▶ _TRY IT_: Every line in the records below with the string "ДЕВЕТЕ" is to be copied out.

Saved entries:

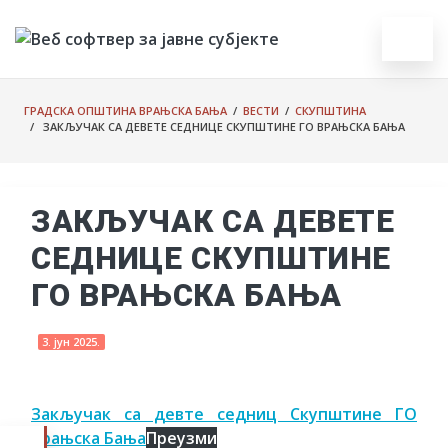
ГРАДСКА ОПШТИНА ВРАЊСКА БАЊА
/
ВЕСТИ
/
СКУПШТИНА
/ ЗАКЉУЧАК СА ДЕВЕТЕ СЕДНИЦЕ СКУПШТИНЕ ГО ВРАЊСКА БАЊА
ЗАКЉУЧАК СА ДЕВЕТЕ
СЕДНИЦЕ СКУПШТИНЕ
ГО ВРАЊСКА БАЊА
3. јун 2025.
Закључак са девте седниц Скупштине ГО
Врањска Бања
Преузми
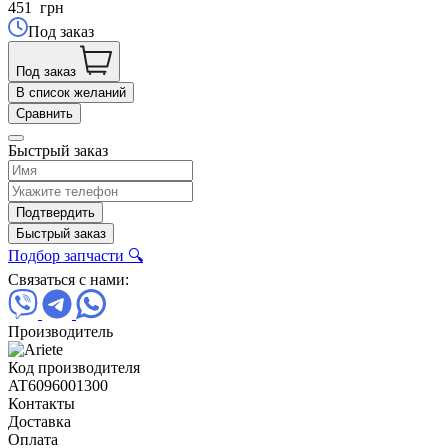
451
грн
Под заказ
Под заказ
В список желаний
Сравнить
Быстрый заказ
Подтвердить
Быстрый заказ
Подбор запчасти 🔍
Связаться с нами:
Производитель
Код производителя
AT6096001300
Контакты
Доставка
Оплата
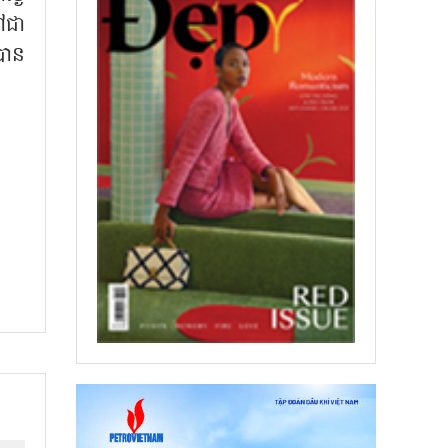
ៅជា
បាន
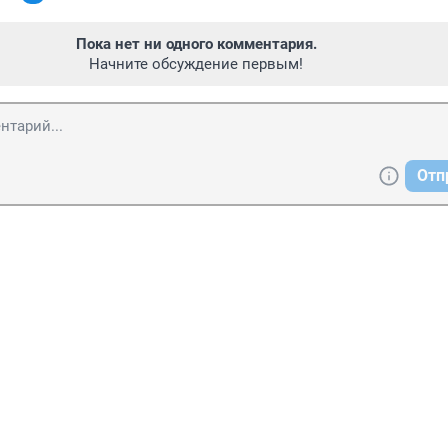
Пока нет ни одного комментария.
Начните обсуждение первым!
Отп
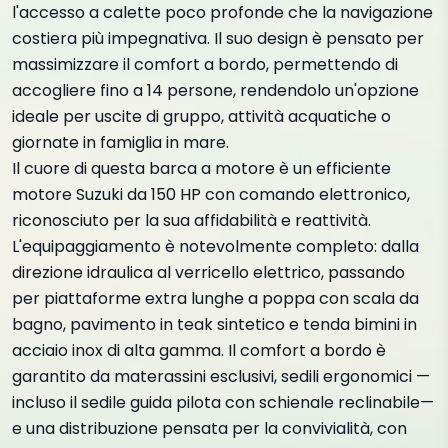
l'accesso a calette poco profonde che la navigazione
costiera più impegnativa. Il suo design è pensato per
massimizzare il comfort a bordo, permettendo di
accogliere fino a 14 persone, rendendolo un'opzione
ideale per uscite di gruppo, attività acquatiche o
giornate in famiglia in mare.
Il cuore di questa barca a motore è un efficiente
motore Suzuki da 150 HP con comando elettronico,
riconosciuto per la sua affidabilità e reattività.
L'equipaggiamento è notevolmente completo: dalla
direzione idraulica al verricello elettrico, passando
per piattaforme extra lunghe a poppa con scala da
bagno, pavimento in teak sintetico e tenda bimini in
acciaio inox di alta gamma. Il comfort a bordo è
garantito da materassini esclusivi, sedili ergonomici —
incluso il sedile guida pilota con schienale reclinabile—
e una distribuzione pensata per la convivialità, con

--

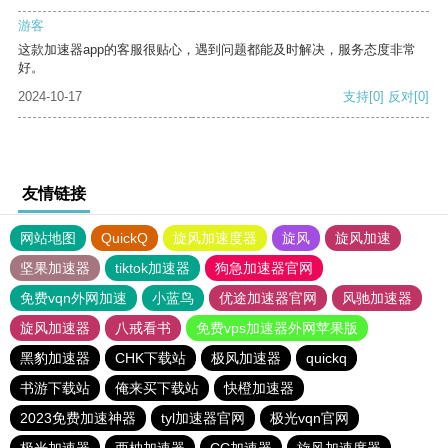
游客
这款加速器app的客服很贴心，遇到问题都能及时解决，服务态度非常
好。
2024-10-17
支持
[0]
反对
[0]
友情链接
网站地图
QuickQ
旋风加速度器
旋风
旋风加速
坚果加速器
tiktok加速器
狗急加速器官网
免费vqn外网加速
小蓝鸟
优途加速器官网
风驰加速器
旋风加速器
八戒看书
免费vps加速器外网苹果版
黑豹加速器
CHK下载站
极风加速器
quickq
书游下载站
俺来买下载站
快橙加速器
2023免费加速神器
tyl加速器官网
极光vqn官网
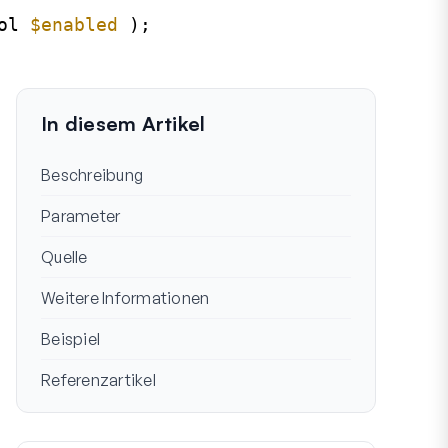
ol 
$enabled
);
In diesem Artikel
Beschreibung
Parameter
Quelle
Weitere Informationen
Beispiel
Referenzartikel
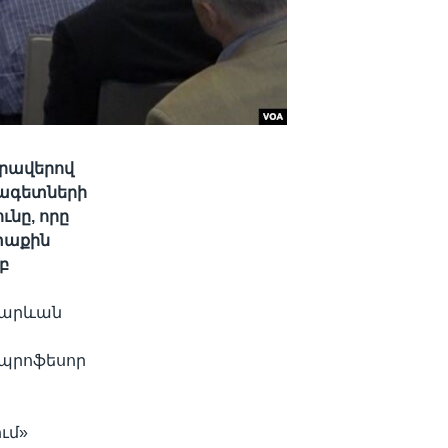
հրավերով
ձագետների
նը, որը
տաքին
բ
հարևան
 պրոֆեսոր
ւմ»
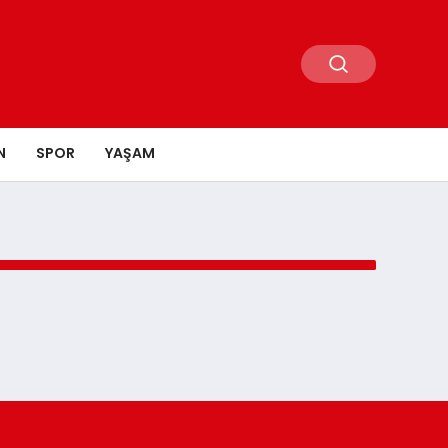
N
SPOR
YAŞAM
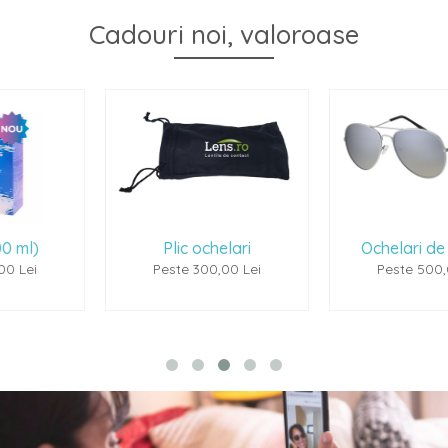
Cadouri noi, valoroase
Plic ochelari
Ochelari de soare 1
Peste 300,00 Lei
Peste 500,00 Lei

---

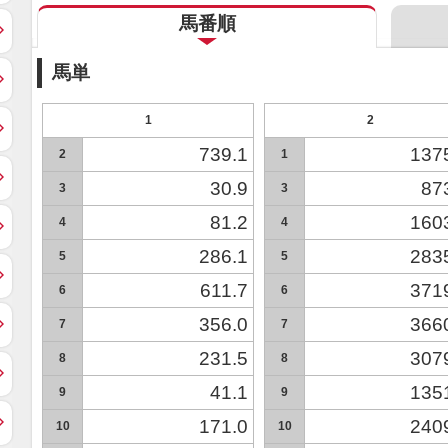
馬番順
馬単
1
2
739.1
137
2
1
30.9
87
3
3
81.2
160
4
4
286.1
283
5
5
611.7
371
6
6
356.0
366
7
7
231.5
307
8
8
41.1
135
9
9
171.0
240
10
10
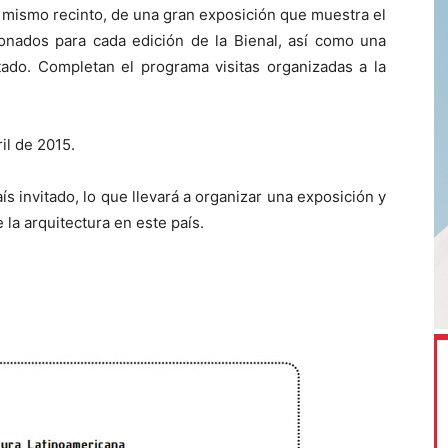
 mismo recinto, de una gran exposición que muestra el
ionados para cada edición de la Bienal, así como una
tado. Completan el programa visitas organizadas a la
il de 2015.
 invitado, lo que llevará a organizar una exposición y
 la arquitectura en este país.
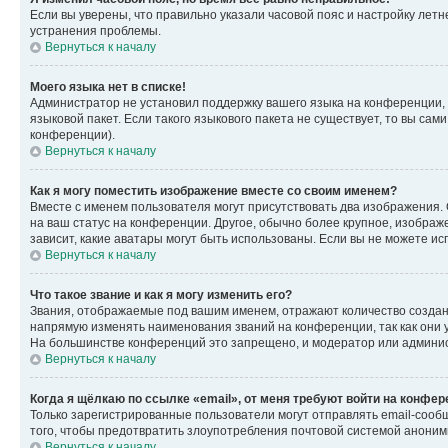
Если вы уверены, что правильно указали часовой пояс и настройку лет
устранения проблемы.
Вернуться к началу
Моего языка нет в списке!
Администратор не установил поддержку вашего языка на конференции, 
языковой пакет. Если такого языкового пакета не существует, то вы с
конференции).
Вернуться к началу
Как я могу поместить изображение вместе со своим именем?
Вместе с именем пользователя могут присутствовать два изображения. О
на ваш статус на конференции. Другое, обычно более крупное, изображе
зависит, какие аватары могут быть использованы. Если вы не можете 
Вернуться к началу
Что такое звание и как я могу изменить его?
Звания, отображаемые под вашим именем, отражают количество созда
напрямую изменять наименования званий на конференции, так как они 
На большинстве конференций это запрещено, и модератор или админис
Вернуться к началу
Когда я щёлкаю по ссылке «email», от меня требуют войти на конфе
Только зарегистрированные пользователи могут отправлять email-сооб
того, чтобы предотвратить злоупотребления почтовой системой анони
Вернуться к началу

▶ _ANSWER BOX_:
/ ЗАКЉУЧАК СА ДЕВЕТЕ СЕДНИЦЕ СКУПШТИНЕ ГО ВРАЊСКА БАЊА
ЗАКЉУЧАК СА ДЕВЕТЕ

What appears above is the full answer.